The bill refers to this focal point as a ``Cybersecurity Exchange'' 
because with cybersecurity, it's not enough for entities to operate as 
``centers'' or ``task forces'' that only receive information; they must 
also serve as a hub for appropriately distributing and exchanging cyber 
threat information. The bill also requires the government to reduce 
bureaucratic obstacles to sharing so that the government can be a more 
effective partner for the private sector.
  The bill establishes procedures for the government to share 
classified cybersecurity threat information with certified private 
sector entities. Generally, only government contractors can receive a 
security clearance, but other companies, such as Internet Service 
Providers, need to receive classified threat information in order to 
protect against attacks. This bill makes them eligible to receive 
security clearances for that purpose. Those companies would be under 
the same restrictions to protect classified information as the 
  The bill removes legal and policy barriers to information sharing by 
affirmatively authorizing private sector entities to monitor and defend 
their own networks and to share cyber information.
  By creating a robust privacy compliance regime to ensure that 
information in the Federal government's hands is protected. Just as the 
Foreign Intelligence Surveillance Act, the Privacy Act, and many other 
statutes place conditions on the government's ability to use 
information it receives, this bill would limit the government's ability 
to use private sector cyber information for approved cybersecurity 
purposes only.
  And also by providing appropriate liability protections for companies 
that share cyber information under the terms of the bill.

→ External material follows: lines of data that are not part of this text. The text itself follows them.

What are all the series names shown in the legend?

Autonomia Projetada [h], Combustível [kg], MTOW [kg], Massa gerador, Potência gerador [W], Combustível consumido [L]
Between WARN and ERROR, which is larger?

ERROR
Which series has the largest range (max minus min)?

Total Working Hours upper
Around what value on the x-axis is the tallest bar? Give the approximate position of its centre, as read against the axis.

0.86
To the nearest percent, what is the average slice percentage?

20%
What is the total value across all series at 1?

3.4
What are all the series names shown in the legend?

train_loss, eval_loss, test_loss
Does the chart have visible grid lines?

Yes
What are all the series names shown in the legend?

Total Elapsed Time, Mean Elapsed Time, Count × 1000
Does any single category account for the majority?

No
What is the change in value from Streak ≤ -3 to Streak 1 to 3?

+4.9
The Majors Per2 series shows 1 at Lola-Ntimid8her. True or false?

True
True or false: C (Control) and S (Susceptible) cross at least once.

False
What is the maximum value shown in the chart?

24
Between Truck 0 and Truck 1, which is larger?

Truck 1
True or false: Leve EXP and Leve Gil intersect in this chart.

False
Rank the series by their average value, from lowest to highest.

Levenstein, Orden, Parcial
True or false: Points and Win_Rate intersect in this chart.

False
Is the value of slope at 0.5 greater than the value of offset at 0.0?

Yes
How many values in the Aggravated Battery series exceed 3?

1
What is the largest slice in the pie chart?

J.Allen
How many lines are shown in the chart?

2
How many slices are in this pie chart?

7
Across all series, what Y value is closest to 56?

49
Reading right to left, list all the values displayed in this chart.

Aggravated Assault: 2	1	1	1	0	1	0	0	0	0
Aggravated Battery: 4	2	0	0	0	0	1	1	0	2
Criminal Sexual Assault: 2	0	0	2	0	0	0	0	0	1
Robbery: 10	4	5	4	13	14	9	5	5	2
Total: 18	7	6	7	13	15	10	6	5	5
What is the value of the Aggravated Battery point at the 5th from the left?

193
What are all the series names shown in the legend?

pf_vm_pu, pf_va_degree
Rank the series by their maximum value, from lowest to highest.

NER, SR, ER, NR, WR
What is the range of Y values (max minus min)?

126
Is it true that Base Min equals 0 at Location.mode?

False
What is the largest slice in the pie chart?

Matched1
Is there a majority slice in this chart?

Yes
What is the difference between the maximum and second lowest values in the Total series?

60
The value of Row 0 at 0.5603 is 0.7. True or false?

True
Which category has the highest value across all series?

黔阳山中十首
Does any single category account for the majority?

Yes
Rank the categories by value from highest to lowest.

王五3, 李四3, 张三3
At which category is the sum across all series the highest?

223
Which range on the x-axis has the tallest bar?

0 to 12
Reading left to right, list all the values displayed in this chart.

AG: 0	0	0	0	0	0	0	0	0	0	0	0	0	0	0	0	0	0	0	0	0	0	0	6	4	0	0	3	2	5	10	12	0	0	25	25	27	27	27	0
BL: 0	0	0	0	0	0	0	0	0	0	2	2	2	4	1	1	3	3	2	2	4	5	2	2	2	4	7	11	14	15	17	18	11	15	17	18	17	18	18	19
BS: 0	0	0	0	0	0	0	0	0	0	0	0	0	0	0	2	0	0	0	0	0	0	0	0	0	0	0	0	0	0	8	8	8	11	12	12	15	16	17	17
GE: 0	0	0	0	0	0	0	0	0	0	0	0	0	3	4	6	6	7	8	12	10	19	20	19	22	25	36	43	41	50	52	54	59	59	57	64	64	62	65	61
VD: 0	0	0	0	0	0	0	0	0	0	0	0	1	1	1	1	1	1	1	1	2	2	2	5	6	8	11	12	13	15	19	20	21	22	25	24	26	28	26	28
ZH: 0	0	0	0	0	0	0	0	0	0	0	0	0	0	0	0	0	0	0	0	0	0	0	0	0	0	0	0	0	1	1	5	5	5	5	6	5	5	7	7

A company 
that shares threat information with a cybersecurity exchange or with 
other private sector entities is protected under this bill from 
litigation for having done so. Many companies have told us that the 
threat of litigation deters them from sharing details about cyber 
attacks they have faced. In order to assist other companies and the 
government to protect against those attacks in the future, that 
information needs to be shared and acted upon.
  I look forward to the consideration of this bill and the rest of the 
cyber legislative package that will be taken up by the Senate soon.